ALE-Bench: A Benchmark for Long-Horizon Objective-Driven Algorithm Engineering
Imajuku, Yuki, Horie, Kohki, Iwata, Yoichi, Aoki, Kensho, Takahashi, Naohiro, Akiba, Takuya
How well do AI systems perform in algorithm engineering for hard optimization problems in domains such as package-delivery routing, crew scheduling, factory production planning, and power-grid balancing? We introduce ALE-Bench, a new benchmark for evaluating AI systems on score-based algorithmic programming contests.

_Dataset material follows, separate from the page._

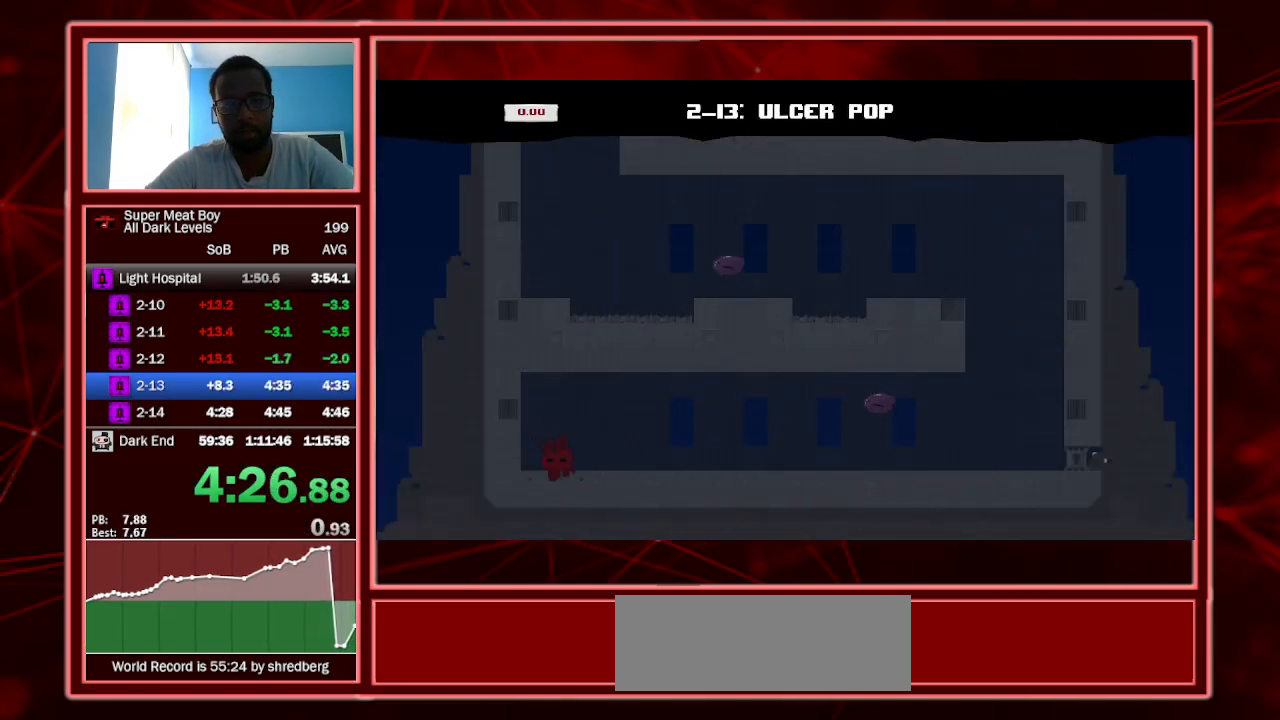
{"keys": ["right", "shift"], "events": []}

Drawing on real tasks from the AtCoder Heuristic Contests, ALE-Bench presents optimization problems that are computationally hard and admit no known exact solution. Unlike short-duration, pass/fail coding benchmarks, ALE-Bench encourages iterative solution refinement over long time horizons. Our software framework supports interactive agent architectures that leverage test-run feedback and visualizations. Our evaluation of frontier LLMs revealed that while they demonstrate high performance on specific problems, a notable gap remains compared to humans in terms of consistency across problems and long-horizon problem-solving capabilities. This highlights the need for this benchmark to foster future AI advancements.